The only exception allowed for suspending the health insurance coverage is during a military or civil protection service which lasts more than 60 consecutive days.

“During these periods, the risks of illness and accident are covered by military insurance. Your health insurance provider will refund your premiums”, according to FOPH.

Under what circumstances can you cancel your Swiss health insurance?

Swiss law says you can cancel your insurance if you are moving abroad, either permanently for for a period exceeding three months.

If you do so, only claims for treatments given while you still lived in Switzerland will be paid by your insurance; any medical bills for treatment incurred after you officially leave will be denied.

These are the procedures for cancelling your compulsory health insurance if you leave the country under conditions mentioned above

To announce your departure abroad, you must send your insurance carrier a letter including your name, customer number or AVS/AHV number.

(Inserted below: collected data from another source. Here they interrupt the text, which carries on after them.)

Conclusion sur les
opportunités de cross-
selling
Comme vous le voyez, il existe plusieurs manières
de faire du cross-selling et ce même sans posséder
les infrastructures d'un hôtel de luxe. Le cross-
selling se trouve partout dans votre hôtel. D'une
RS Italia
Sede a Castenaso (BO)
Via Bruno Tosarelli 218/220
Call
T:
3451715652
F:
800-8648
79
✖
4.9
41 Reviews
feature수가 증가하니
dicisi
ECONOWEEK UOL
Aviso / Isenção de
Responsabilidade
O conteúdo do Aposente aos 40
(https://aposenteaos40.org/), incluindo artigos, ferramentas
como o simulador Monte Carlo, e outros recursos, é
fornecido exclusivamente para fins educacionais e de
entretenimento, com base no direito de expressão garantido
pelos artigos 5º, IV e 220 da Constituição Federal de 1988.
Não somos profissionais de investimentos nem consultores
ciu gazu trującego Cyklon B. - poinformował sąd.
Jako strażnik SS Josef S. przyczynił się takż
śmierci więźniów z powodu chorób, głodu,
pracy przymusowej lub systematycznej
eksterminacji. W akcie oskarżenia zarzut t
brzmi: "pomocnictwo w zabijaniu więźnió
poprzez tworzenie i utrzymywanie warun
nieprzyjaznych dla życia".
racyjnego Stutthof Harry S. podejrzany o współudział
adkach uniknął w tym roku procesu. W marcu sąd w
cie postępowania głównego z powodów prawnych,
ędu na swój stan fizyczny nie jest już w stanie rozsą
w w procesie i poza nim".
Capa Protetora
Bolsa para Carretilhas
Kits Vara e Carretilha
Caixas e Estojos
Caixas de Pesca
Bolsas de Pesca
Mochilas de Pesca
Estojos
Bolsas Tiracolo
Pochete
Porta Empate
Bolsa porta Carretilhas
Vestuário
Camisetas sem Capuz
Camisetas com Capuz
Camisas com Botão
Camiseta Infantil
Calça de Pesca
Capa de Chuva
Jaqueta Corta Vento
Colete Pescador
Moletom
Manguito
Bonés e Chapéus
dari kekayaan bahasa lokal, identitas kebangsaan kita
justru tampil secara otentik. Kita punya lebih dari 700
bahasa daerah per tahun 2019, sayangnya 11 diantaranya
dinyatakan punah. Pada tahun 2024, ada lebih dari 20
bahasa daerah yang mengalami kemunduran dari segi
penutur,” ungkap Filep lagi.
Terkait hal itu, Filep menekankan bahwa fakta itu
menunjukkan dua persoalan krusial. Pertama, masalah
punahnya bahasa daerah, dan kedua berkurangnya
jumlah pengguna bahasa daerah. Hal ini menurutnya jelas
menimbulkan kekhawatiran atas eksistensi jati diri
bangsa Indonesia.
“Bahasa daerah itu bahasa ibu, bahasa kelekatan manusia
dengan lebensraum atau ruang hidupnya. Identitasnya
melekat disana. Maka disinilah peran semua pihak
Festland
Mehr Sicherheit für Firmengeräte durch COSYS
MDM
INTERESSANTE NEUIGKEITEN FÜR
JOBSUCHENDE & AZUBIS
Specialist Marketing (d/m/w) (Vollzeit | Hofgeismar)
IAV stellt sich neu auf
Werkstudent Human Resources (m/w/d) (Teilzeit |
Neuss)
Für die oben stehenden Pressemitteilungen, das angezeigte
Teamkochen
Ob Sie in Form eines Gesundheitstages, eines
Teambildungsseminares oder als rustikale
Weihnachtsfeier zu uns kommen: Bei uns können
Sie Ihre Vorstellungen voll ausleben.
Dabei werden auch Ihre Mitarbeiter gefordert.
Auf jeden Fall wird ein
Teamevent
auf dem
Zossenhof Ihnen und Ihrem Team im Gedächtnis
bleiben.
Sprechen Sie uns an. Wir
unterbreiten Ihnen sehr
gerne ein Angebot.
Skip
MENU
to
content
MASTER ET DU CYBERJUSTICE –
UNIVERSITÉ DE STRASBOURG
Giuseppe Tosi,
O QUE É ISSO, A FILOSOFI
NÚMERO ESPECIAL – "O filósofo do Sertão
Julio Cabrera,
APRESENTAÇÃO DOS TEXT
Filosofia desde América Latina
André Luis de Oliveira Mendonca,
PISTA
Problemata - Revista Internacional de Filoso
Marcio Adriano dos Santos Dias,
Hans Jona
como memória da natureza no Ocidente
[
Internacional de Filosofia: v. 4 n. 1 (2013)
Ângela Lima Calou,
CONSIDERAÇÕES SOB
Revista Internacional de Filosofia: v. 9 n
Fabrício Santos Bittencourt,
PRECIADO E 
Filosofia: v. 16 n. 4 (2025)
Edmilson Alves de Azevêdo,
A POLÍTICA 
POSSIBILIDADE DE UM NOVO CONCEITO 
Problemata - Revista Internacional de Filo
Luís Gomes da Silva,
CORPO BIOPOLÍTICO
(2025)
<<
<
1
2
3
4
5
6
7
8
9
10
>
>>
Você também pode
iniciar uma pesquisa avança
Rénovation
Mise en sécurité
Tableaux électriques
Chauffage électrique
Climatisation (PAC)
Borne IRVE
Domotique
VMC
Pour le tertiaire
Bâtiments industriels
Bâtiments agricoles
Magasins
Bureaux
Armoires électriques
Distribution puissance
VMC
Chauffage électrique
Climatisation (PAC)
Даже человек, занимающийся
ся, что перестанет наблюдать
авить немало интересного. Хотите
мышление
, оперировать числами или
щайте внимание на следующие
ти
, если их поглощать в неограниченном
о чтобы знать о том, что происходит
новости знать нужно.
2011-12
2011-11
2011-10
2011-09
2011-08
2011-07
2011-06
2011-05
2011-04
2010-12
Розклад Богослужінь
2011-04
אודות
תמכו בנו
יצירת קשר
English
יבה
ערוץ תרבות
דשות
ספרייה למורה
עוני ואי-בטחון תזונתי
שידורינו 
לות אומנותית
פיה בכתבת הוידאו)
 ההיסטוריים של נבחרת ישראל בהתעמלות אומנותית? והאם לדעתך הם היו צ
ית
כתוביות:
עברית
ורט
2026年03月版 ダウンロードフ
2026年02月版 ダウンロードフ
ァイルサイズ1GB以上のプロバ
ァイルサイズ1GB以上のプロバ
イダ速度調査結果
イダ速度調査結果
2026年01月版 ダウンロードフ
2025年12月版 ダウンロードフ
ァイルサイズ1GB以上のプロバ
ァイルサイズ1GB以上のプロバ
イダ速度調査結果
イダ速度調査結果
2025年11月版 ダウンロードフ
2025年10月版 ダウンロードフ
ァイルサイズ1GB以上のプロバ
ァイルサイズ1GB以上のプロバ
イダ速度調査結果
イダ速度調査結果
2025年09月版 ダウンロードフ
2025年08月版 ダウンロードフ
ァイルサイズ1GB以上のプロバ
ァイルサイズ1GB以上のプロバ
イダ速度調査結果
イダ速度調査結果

You must also include a certificate from your place of residence in Switzerland confirming that you have de-registered from your current address, as well as the date of your departure.

Note, however, that if your new destination is another Swiss community / canton, rather than a foreign country, your insurance can only be cancelled from the following calendar year and only if you present proof of having taken up a new policy with another company.

READ MORE: EXPLAINED: How to register your address in Switzerland

You can find out more information about this process here

If you suspend your health insurance for less than six years, you can reactivate it at a later date with the same company when you return to Switzerland.